McCormick concluded in January that Musk created the historic pay package by sham negotiations with directors who were not independent. The compensation package initially had a potential maximum value of about $US56 billion ($A87 billion), but that amount has fluctuated over the years depending on Tesla’s stock price.
Following the original court ruling, Tesla shareholders met in June and approved Musk’s 2018 pay package for the second time by an overwhelming margin.
Defense lawyers then argued that the second vote made clear that Tesla shareholders, with full knowledge of the flaws in the 2018 process that McCormick pointed out, were adamant that Musk deserved the pay package.
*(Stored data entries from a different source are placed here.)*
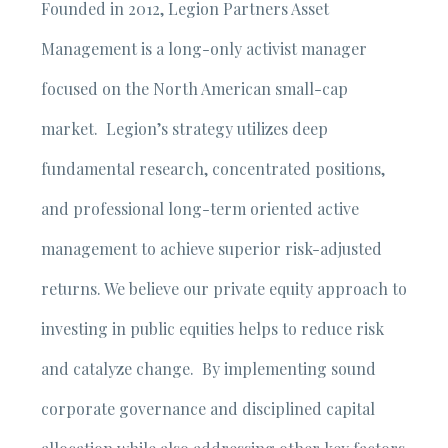
Founded in 2012, Legion Partners Asset
Management is a long-only activist manager
focused on the North American small-cap
market. Legion’s strategy utilizes deep
fundamental research, concentrated positions,
and professional long-term oriented active
management to achieve superior risk-adjusted
returns. We believe our private equity approach to
investing in public equities helps to reduce risk
and catalyze change. By implementing sound
corporate governance and disciplined capital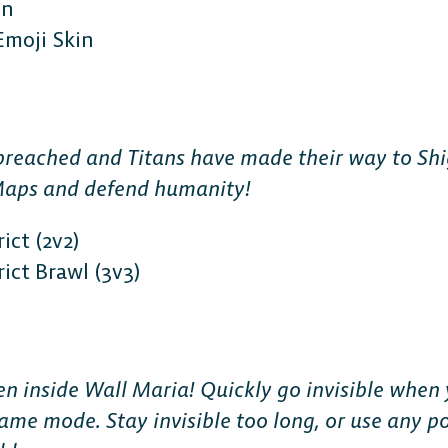
in
Emoji Skin
reached and Titans have made their way to Shi
Maps and defend humanity!
ict (2v2)
ict Brawl (3v3)
 inside Wall Maria! Quickly go invisible when 
game mode. Stay invisible too long, or use any p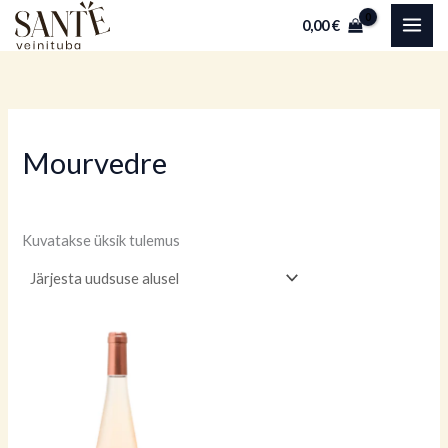
Skip
0,00
€
to
content
Mourvedre
Kuvatakse üksik tulemus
He asked the judge to vacate his order directing Tesla to cancel the pay packages.
McCormick, who was skeptical of the defense’s arguments during the August hearing, said in Monday’s ruling that those arguments were fatally flawed.
“The large and talented group of defense companies got creative with the ratification argument, but their unprecedented principles run counter to many strands of established law,” McCormick wrote in a 103-page opinion.
The judge said, among other things, that a shareholder vote cannot stand alone and ratify a disputed controlling-control transaction.
“Even though a shareholder vote could have a ratifying effect, it could not do so here because of several material misstatements in the proxy statement,” he said.
Musk expressed disagreement with the decision in a post on his owned social media platform X.
“Shareholders should control a company’s votes, not judges,” he wrote.
McCormick, meanwhile, found that a $US5.6 billion ($A8.7 billion) fee request by shareholder lawyers, which at one point rose to $US7 billion ($A11 billion) based on Tesla’s trading price , gone too far.
“As a matter of excessive compensation, this was a bold question,” McCormick wrote.
Tesla shareholder lawyers argue that their work resulted in a “huge” benefit to Tesla returning shares that otherwise would have gone to Musk and diluting the stock held by other Tesla investors.
Using the difference between the stock price at the time of McCormick’s January decision and the strike price of about 304 million stock options granted to Musk, they value that gain at $US51.4 billion ($A79.7 billion).